Anche Emmanuel Macron ha messo in dubbio la gestione della pandemia da parte di Pechino, affermando in un'intervista al Financial Times che "ci sono chiaramente dei fatti di cui non siamo a conoscenza", anche se il presidente francese non si riferiva alla teoria secondo cui il virus sarebbe uscito da un laboratorio di Wuhan. Teoria peraltro seccamente smentita da Pechino.

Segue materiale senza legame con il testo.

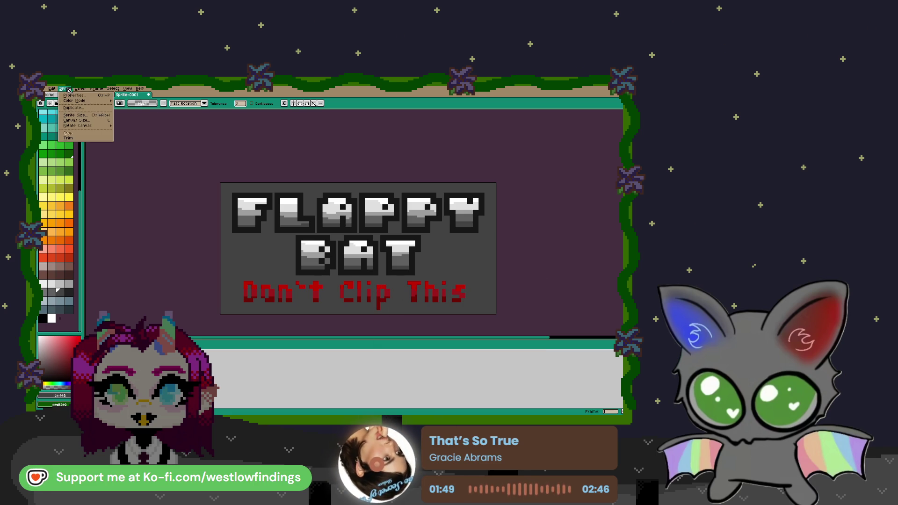
{"action": "left_click", "coordinate": [84, 124]}
{"action": "key", "text": "Escape"}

"Per quanto riguarda l'origine e la via di trasmissione del nuovo coronavirus, la posizione della Cina è chiara - ha detto Zhao Lijian, portavoce del Ministero degli Esteri cinese - crediamo sempre che si tratti di una questione scientifica che richiede una valutazione professionale da parte di scienziati ed esperti medici. Il capo dell'Oms ha dichiarato più volte che non ci sono prove che il nuovo coronavirus abbia avuto origine in laboratorio".

Con l'aumento delle pressioni da parte dell'Occidente il presidente Xi Jinping ha trovato un alleato in Vladimir Putin, che ha espresso il suo apprezzamento per la cooperazione della Cina sulla crisi.